## [Your instructions]
Take every line containing "Japón" out of the records.

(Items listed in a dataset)
##########
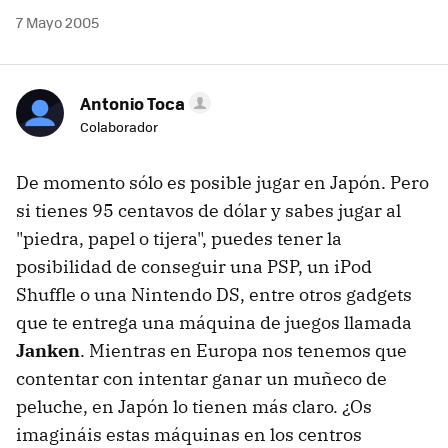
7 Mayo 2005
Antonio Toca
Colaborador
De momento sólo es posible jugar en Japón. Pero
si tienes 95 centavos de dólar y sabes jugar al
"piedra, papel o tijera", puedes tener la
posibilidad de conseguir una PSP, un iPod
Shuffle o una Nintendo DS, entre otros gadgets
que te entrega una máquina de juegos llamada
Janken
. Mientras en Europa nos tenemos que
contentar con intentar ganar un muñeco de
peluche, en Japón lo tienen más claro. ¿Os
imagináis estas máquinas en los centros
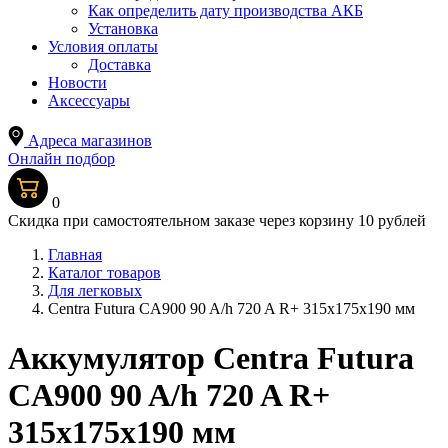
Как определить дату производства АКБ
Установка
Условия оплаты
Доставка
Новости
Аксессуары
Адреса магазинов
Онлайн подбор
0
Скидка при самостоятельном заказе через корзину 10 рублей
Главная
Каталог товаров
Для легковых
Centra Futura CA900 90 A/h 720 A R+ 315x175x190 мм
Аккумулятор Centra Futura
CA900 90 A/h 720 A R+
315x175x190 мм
##########
## [Answer to this problem]
De momento sólo es posible jugar en Japón. Pero
peluche, en Japón lo tienen más claro. ¿Os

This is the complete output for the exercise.